Lastly, a fifth assault was demonstrated by Thomas Roth at Hextree, in collaboration with Colin O’Flynn at NewAE. Whereas a fee from Raspberry Pi itself and thus not thought-about a legitimate entry to the competitors, the researcher’s work revealed vulnerability to electromagnetic fault injection (EMFI) which may each corrupt the OTP reminiscence and result in potential side-channel timing assaults. Additional investigation revealed a strategy to bypass protections utilizing “precisely-timed faults” utilizing EMFI. The vulnerability, dubbed erratum E21, has what Upton describes as “a number of efficient mitigations” — although considered one of these comes at the price of shedding the power to flash new firmware over USB.

“Whereas the principles specify a single $20,000 prize for the ‘greatest’ assault,” Upton notes, “we have been so impressed by the standard of the submissions that we’ve chosen to pay the prize in full for every of them. As anticipated, we have realized so much. Specifically, we have revised downward our estimate of the effectiveness of our glitch detection scheme; the problem of reliably injecting a number of faults even within the presence of timing uncertainty; and the fee and complexity of laser fault injection.
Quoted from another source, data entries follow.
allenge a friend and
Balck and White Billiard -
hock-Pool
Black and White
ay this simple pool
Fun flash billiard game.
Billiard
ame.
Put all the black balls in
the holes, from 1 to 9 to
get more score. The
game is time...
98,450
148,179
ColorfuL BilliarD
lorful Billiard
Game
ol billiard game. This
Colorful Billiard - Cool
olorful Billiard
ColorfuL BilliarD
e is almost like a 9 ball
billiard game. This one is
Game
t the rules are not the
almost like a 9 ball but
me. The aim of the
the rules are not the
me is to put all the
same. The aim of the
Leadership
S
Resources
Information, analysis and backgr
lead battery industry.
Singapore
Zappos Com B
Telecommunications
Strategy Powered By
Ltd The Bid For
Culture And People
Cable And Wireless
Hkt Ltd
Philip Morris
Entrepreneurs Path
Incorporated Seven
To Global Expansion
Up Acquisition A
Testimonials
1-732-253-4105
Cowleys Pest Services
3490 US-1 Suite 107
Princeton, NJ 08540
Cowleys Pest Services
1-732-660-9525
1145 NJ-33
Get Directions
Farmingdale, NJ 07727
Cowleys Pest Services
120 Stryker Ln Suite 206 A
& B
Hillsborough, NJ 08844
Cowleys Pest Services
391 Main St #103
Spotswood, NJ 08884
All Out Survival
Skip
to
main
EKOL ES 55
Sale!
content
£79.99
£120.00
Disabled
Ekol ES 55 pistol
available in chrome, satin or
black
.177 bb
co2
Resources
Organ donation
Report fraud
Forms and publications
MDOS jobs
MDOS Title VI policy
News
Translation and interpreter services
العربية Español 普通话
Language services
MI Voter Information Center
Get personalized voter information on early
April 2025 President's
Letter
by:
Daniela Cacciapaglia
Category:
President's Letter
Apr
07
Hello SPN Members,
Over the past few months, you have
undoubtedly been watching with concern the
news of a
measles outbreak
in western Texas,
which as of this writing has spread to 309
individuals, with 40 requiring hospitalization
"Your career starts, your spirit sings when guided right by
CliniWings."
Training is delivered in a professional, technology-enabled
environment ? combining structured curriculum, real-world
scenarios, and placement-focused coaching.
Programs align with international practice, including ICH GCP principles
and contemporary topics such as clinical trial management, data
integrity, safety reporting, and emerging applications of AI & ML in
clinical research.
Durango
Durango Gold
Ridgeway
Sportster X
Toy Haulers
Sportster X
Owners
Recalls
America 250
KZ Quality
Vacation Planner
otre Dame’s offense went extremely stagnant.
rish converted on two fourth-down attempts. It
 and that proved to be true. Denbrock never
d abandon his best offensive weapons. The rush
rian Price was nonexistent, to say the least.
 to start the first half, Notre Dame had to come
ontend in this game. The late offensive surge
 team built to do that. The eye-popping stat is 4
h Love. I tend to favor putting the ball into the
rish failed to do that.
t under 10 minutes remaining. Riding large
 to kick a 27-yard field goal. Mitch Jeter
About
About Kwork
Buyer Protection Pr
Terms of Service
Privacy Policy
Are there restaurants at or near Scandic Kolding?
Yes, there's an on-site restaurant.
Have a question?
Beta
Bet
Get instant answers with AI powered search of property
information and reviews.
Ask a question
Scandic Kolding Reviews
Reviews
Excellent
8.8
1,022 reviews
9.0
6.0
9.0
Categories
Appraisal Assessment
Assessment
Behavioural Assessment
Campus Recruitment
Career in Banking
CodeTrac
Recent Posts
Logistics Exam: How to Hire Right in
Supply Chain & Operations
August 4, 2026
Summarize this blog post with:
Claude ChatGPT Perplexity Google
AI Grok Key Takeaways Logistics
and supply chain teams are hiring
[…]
We’ll take these classes into consideration as we work to harden future chips, and anticipated future steppings of RP2350.”

Upton has additionally pledged a second seize the flag competitors to observe, this time specializing in an in-house implementation of the AES cryptographic algorithm which is believed to be hardened in opposition to side-channel assaults. Extra data is offered on the Raspberry Pi web site, together with — the place out there — hyperlinks to papers detailing every of the assaults.